» WORK TASK:
Among the entries below, extract exactly the lines that run from the one with "Page size: 2001x1125." through the one with "text_box [115, 427, 282, 589]", both ends included.

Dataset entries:
———

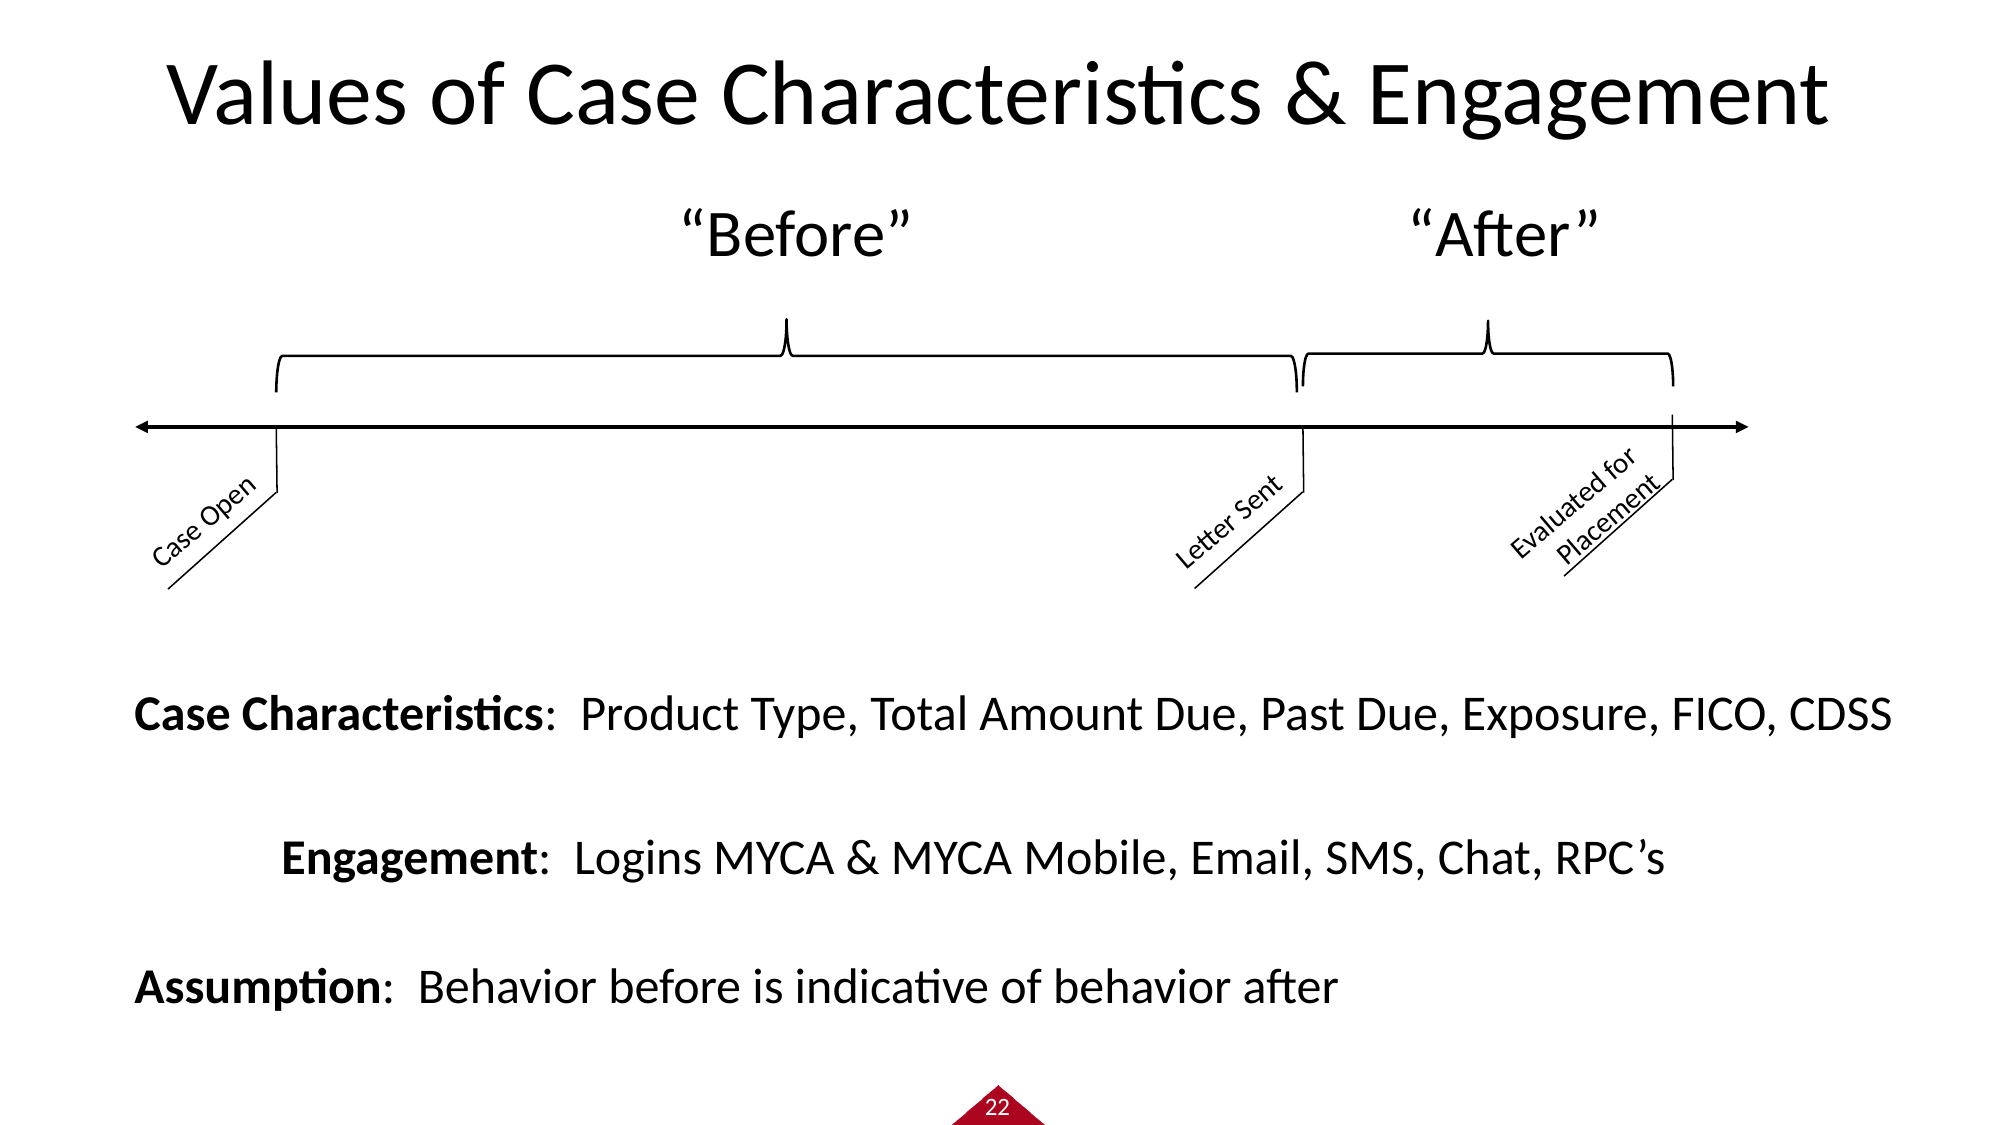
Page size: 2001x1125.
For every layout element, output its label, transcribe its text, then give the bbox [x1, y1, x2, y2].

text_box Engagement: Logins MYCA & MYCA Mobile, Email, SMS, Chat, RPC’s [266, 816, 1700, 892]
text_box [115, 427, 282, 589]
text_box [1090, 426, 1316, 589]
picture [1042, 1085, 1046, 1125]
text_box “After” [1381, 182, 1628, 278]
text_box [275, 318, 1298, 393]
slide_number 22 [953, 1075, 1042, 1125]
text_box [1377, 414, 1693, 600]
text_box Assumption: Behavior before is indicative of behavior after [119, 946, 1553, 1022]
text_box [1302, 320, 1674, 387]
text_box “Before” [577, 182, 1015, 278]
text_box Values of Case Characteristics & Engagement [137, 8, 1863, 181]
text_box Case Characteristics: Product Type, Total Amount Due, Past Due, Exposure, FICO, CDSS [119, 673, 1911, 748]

———

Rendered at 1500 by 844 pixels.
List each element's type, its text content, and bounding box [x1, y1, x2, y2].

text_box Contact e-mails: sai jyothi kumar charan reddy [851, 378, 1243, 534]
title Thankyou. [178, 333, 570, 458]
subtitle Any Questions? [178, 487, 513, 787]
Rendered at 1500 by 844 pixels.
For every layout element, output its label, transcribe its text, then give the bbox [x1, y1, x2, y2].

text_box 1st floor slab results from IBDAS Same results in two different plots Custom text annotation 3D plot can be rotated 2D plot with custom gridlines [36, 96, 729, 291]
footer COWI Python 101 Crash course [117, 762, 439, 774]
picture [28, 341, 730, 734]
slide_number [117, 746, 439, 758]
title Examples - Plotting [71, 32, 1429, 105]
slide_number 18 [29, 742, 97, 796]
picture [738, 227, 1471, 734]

———

» RESULT:
Page size: 2001x1125.
For every layout element, output its label, transcribe its text, then give the bbox [x1, y1, x2, y2].

text_box Engagement: Logins MYCA & MYCA Mobile, Email, SMS, Chat, RPC’s [266, 816, 1700, 892]
text_box [115, 427, 282, 589]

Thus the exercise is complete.